Border CrosSing’s mission is to “truly reflect the cultural reality in which we live,” and the bilingualism did just that — emphasizing commonalities of belief and spirituality across national divisions, and how natural it is that they should come together.
The insertion of movements from Argentine composer Ariel Ramírez’s Christmas cantata “Navidad Nuestra,” which describes the same events as Part One of “Messiah,” had a similar effect.
In a tingling juxtaposition, its toe-tapping opening movement “La anunciación” followed on instantly from Handel’s jubilant “And the glory of the Lord,” the joy of one chorus brimming over to the other.
The Andean instruments used in Ramírez’s cantata — guitar, charango, accordion, quena and zampoñas — began migrating too, popping up to color Handel’s orchestration in the “Messiah” numbers and blurring the distinction between “classical” and folk traditions.

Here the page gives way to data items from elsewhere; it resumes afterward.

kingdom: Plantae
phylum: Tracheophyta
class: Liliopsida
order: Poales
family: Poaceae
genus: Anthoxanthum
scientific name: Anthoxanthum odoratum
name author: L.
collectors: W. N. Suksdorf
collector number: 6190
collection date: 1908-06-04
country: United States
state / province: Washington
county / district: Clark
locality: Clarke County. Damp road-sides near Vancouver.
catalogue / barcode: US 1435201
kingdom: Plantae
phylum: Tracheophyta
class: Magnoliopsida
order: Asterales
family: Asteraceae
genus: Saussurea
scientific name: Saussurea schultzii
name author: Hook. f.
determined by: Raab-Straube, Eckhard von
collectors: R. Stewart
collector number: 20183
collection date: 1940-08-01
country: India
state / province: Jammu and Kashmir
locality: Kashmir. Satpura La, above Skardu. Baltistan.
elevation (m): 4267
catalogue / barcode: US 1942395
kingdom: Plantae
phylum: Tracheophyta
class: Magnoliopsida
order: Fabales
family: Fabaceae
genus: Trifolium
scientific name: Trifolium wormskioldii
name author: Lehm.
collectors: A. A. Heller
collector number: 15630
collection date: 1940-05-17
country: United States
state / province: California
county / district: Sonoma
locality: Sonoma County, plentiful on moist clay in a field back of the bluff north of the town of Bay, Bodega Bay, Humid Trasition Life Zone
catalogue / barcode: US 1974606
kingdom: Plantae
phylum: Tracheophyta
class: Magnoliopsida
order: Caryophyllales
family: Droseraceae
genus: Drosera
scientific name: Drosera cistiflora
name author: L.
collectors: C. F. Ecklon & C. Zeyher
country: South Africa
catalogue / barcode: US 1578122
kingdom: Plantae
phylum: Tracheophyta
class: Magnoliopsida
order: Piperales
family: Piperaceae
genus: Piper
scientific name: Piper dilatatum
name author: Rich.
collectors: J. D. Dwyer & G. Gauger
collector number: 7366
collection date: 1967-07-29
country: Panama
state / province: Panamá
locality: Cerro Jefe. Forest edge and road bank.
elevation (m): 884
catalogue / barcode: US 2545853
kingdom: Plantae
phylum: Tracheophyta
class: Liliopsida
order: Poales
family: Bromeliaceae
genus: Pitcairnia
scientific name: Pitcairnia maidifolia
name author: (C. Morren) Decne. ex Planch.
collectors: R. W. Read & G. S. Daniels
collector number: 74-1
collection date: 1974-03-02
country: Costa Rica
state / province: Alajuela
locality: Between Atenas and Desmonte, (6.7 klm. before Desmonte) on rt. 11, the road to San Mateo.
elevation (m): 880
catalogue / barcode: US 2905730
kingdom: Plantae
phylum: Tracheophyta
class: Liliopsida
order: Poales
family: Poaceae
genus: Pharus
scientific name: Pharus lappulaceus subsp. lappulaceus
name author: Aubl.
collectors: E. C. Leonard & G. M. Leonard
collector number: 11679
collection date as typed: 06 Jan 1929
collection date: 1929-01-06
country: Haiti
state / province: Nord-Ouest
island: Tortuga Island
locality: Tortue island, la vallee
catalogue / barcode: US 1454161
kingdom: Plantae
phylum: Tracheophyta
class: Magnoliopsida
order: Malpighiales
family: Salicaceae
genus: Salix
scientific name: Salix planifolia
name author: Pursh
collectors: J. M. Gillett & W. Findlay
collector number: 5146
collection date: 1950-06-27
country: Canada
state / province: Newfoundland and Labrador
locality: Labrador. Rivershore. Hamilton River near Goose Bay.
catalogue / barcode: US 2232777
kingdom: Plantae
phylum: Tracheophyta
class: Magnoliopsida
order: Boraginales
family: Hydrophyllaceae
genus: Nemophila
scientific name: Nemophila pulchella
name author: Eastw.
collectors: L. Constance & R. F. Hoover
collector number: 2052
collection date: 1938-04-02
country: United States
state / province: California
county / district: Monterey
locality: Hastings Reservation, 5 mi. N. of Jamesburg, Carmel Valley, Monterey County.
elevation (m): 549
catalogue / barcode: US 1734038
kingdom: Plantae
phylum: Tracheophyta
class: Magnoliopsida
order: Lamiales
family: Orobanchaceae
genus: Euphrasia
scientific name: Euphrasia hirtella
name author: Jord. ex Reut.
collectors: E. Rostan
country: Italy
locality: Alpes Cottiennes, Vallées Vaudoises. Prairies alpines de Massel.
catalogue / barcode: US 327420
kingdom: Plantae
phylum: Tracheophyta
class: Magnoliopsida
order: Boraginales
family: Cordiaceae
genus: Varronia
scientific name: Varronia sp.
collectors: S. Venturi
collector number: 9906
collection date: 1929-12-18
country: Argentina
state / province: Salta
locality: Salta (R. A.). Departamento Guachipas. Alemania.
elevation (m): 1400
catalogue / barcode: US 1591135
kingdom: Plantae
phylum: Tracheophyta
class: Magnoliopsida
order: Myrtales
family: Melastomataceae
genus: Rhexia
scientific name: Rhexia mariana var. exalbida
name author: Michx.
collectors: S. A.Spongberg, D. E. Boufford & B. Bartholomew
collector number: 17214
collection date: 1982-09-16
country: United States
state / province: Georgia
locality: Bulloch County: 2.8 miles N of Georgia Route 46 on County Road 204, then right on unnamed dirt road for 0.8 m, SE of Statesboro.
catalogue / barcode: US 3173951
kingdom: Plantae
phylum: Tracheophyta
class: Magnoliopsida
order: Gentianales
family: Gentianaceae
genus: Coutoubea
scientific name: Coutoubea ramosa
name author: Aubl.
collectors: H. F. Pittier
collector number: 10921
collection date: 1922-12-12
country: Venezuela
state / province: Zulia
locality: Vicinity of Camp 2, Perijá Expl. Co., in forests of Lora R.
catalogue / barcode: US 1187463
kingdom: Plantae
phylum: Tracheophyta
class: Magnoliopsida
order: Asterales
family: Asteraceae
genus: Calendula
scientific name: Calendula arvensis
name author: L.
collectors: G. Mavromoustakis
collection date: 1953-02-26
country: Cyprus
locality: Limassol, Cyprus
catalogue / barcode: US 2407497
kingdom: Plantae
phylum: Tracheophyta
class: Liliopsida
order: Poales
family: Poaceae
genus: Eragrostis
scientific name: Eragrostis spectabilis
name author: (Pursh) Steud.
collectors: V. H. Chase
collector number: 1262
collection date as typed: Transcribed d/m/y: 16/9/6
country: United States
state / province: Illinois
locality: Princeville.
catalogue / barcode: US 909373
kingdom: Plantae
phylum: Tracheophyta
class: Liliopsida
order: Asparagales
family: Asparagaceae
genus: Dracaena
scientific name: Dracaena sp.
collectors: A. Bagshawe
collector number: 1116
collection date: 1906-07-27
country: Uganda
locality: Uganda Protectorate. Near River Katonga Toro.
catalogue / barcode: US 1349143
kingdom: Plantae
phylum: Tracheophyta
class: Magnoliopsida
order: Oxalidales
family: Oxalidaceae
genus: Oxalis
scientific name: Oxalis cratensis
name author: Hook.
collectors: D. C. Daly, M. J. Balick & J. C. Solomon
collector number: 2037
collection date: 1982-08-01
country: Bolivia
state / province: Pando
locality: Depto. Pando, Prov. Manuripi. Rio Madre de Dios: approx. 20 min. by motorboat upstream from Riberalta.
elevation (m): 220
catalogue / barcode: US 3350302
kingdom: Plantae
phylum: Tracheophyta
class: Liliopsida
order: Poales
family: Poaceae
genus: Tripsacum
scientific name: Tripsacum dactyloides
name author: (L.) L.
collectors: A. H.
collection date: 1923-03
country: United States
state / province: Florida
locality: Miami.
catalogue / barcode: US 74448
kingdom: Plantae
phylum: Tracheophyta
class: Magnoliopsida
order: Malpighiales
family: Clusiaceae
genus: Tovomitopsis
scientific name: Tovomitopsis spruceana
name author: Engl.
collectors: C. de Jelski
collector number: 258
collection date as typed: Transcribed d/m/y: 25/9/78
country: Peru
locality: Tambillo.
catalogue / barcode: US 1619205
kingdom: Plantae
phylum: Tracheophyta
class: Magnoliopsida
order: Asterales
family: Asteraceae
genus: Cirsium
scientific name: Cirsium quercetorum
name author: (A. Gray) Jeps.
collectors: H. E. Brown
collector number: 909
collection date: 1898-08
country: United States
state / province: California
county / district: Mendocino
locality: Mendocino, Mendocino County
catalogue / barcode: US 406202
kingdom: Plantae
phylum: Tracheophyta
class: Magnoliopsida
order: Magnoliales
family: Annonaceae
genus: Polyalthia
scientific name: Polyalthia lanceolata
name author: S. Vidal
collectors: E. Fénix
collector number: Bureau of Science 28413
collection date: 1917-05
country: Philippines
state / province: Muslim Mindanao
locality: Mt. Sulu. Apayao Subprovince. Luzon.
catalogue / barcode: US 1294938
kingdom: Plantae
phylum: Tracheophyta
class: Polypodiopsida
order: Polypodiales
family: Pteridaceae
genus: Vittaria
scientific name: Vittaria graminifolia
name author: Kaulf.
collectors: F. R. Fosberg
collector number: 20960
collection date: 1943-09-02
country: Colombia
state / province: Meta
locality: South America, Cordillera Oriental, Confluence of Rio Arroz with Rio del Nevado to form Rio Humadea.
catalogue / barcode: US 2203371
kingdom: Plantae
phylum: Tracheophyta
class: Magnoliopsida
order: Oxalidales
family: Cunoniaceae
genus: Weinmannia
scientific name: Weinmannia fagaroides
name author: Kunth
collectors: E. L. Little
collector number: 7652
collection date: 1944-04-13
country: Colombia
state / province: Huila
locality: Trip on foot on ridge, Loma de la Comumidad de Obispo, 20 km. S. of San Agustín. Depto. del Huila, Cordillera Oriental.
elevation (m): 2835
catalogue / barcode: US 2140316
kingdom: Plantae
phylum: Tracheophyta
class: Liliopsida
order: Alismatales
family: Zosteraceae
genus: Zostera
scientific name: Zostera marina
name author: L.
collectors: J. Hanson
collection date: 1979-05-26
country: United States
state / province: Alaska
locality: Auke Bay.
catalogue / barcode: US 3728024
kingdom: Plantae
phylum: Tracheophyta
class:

The quality of musicianship on stage was high. The 25-voice choir projected Handel’s choruses with vibrant immediacy, flipping organically between Spanish and English and showing keen appreciation of textual nuances in both languages.
The often complicated part-writing emerged with telling clarity, and there were many striking moments in Ahmed Anzaldúa’s surgingly rhythmic interpretation.
The “Hallelujah” chorus was one. Added to crown the mix-tape sequence of “Messiah” and “Navidad Nuestra,” its cry of “Wonderful!” had a riveting elation, and Anzaldúa’s ramping up of tempo at “And he shall reign” was as exhilarating as it was unexpected.
Among the soloists, Justin Staebell’s dark and oaky bass stood out, full-bloodedly authoritative in his “This Saith the Lord” recitative.
Tenor Matthew Valverde combined sensitivity in a tastefully ornamented account of “Consolad a mi pueblo” (“Comfort ye, my people”), with a mellifluous account of Ramírez’s “El nacimiento” later in the sequence.
Pulling the performers together was the galvanizing musicianship of conductor and Border CroSsing founder Ahmed Anzaldúa.
His vision for a more culturally inclusive brand of choral music was richly vindicated in “El Mesías,” where composers and musicians from different cultures found a common ground to stand on.
The music itself was wonderful, but the message for our socially riven age was probably even more important.